When Dr. Marcus M. Reidenberg (Professor of Pharmacology, Medicine, and Public Health, Assistant Dean, Weill Cornell Medical College) was editor of the the American journal, Clinical Pharmacology and Therapeutics, about a decade ago, he tried repeatedly to get drug manufacturers to write an article on how they priced medicines. No one took him up on the offer. “The price,” he concluded, “is whatever the market will bear.” For many doctors and health economists that conclusion was affirmed in December 2013 with the approval of Sovaldi, the first drug to cure hepatitis C.

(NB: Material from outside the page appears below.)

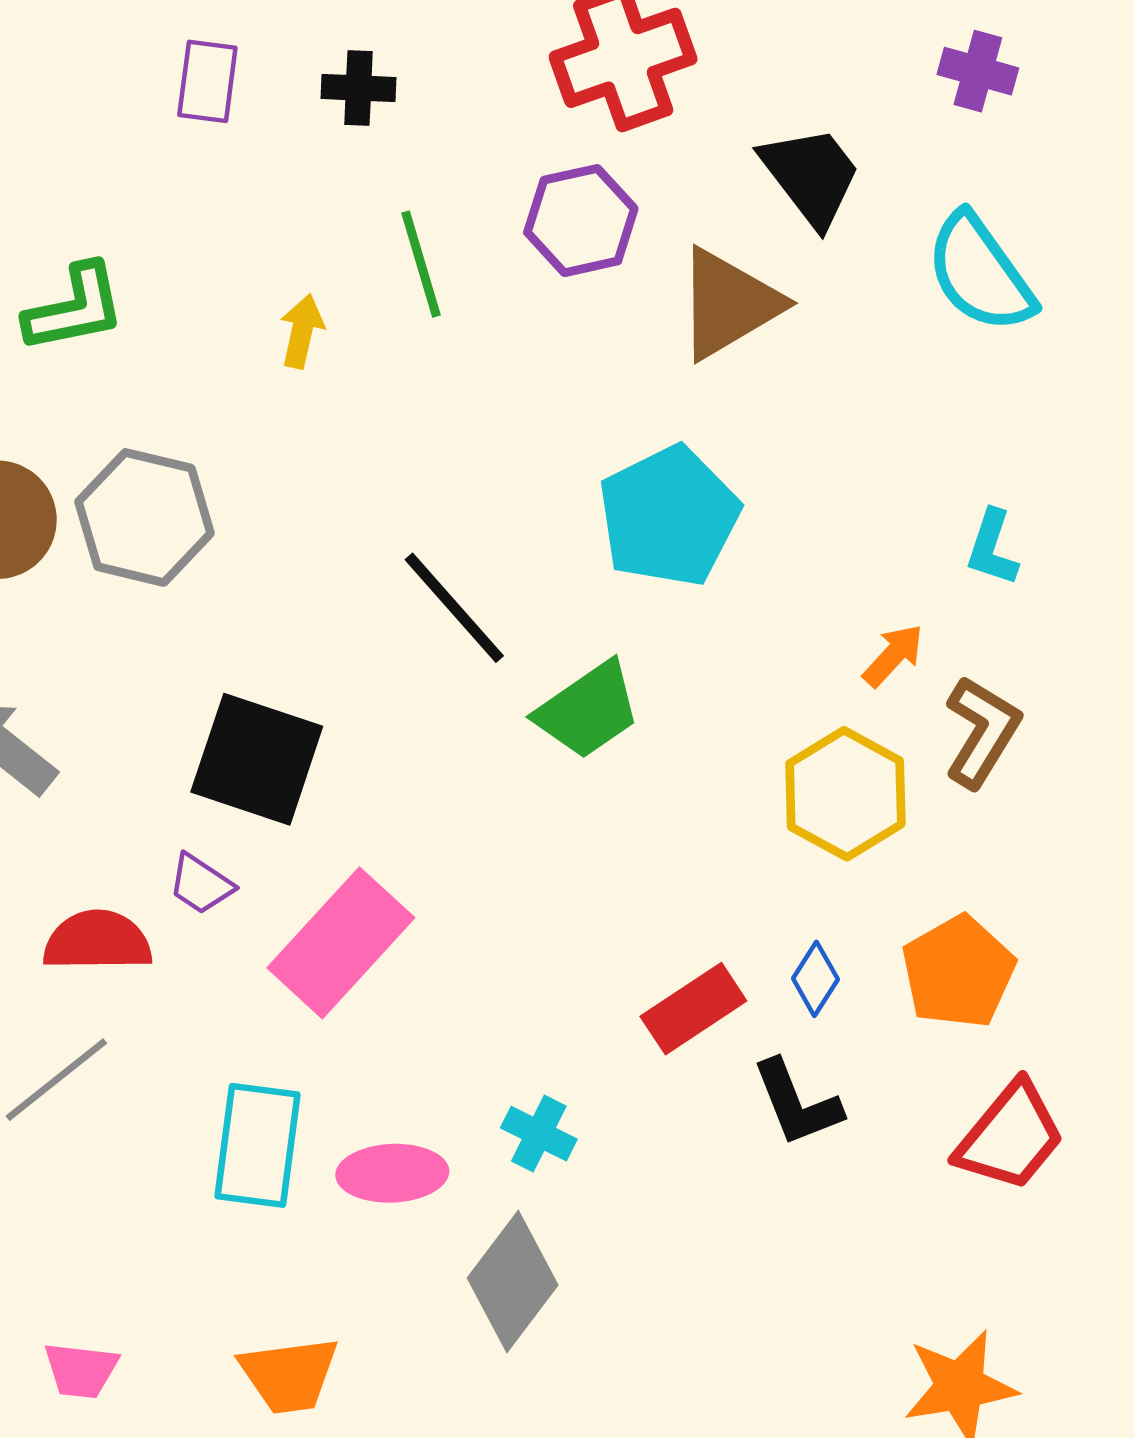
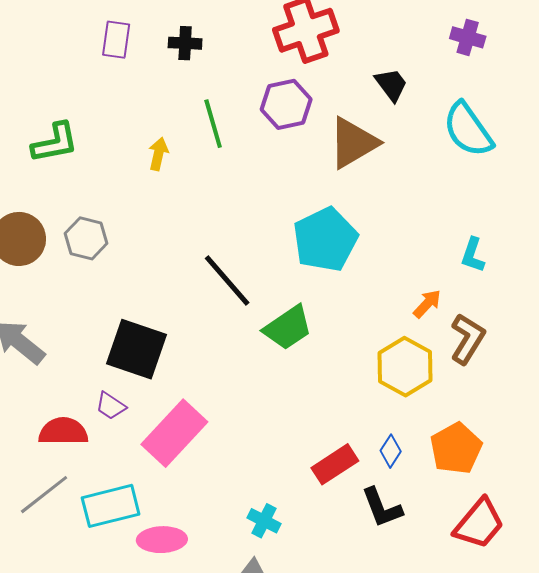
black trapezoid: (811, 176) -> (391, 85), size x0.7
gray hexagon: (145, 517) -> (86, 238), size x0.7
cyan rectangle: (257, 1145) -> (111, 506), moved, turned 68
pink ellipse: (392, 1173) -> (162, 540), moved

Awaited by patients and doctors as a medical revolution, most were agog when its maker, Gilead Sciences, affixed its price: $86,000, or $1,000 a pill, for a six-week course. Yet many patients are unable to use the medicine as they cannot afford it. “Costs alone cast a pall over the stunning success in achieving the long-hoped-for goal of a safe and effective therapy for hepatitis C,” a recent article in The New England Journal of Medicine said.
It has become harder to claim that it takes, say, $1 billion to bring a new drug to market, since many medicines originate with government-funded research, and drug companies frequently include activities like marketing in the calculation, says Steve Francesco, a New Jersey-based pharmaceutical consultant who has worked for both drug companies and governments. “To understand drug pricing you have to shed your sense of value as a consumer and as a noble human being,” Mr. Francesco says. “You have to put on the lens of the health care industry, where what you’re doing is looking for opportunities to maximize return.”
The new argument from drug companies is: Health is priceless. Asked about the high price of Sovaldi, John Castellani, president of the Pharmaceutical Research and Manufacturers of America, said: “Their lives, in short, will be transformed. The value to these patients, and to their loved ones and society — you can’t put a price tag on it.”
When Gleevec, a miraculous drug to effectively treat a certain type of leukemia, was released in 2001, people at first choked at its $30,000 annual price tag. Within a few years there was lots of competition from equally effective but similarly expensive drugs, but the price didn’t go down — in fact it has more than tripled. “Gleevec was an amazing accomplishment, but the sons of Gleevec aren’t,” said Dr. Peter Bach, who studies drug pricing at Memorial Sloan Kettering Cancer Center.